L’attractivité peut consister à faire briller quelque chose qui en coulisses est moins abouti. Notre orientation est plutôt de donner du sens aux projets sportifs et d’apporter aux coureurs des éléments de compréhension qui feront en sorte que notre approche à Besançon les séduira plus qu’une autre. C’est-à-dire une approche d’accompagnement solide, une volonté de les supporter dans leur double-projet pour ceux concernés et une vision sportive partagée. Un coureur qui a pour unique objectif d’être un coureur WorldTour ne va pas forcément réussir. En revanche, un coureur qui intègre La Conti et qui est bien au clair sur le fait qu’il est là pour se développer, et que cela passera par un investissement mutuel, aura toutes les chances de réussir. Dernièrement, Brieuc et Thibaud ont encore confirmé que ce modèle fonctionne. Notre volonté est de renforcer ce modèle pour le rendre encore plus performant et amener les coureurs sur des délais plus ou moins courts, mais de la meilleure manière possible, dans le WorldTour. Cela ne veut pas uniquement dire être performant en termes de résultats, mais aussi intégrer que c’est le métier qu’ils feront pendant des années, et qui nécessitera des investissements quotidiens et des responsabilités.

Peux-tu nous dire un mot sur le recrutement des espoirs pour l’an prochain ?

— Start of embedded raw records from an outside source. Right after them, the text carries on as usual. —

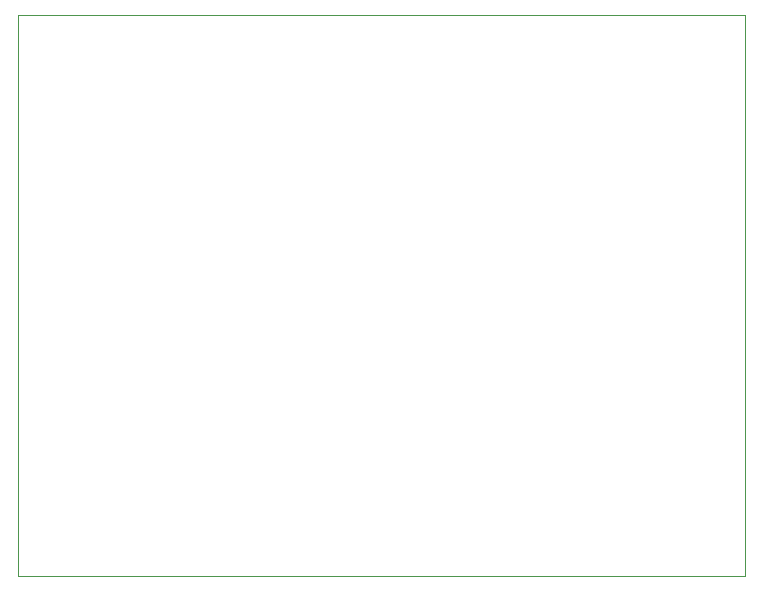
<source format=gbr>
%TF.GenerationSoftware,KiCad,Pcbnew,8.0.6*%
%TF.CreationDate,2025-07-03T11:32:56-04:00*%
%TF.ProjectId,pcb_reset_buffer,7063625f-7265-4736-9574-5f6275666665,rev?*%
%TF.SameCoordinates,Original*%
%TF.FileFunction,Profile,NP*%
%FSLAX46Y46*%
G04 Gerber Fmt 4.6, Leading zero omitted, Abs format (unit mm)*
G04 Created by KiCad (PCBNEW 8.0.6) date 2025-07-03 11:32:56*
%MOMM*%
%LPD*%
G01*
G04 APERTURE LIST*
%TA.AperFunction,Profile*%
%ADD10C,0.050000*%
%TD*%
G04 APERTURE END LIST*
D10*
X94500000Y-66000000D02*
X156000000Y-66000000D01*
X156000000Y-113500000D01*
X94500000Y-113500000D01*
X94500000Y-66000000D01*
M02*

</source>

Nous avons eu une attention particulière sur différentes dimensions que j’ai citées précédemment. Rémi Daumas est par exemple en double projet à l’INSA de Toulouse. Reef Roberts vient confirmer notre filière néo-zélandaise, avec la reconduction de Lewis Bower l’année prochaine. Je suis aussi impatient de voir nos juniors qui rejoignent La Conti, avec Baptiste Grégoire et Eliott Boulet, en plus de l’intégration d’un coureur comme Maximilian Cushway, en provenance d’un club élite. On aura réussi notre mission quand on retrouvera chez eux les mêmes sourires, la même envie et la même énergie que j’ai notamment perçu chez Thibaud ou Brieuc lors de leurs récents entretiens. Je pense d’ailleurs au staff qui les a accompagnés pendant deux ans. C’est particulièrement gratifiant et même émouvant pour eux de voir au quotidien les coureurs se développer et s’épanouir au plus haut niveau de notre sport. La victoire de Brieuc sur le Tour de Lombardie Espoirs il y a quelques jours est à ce titre une très belle récompense pour Brieuc mais aussi pour le staff de « La Conti ».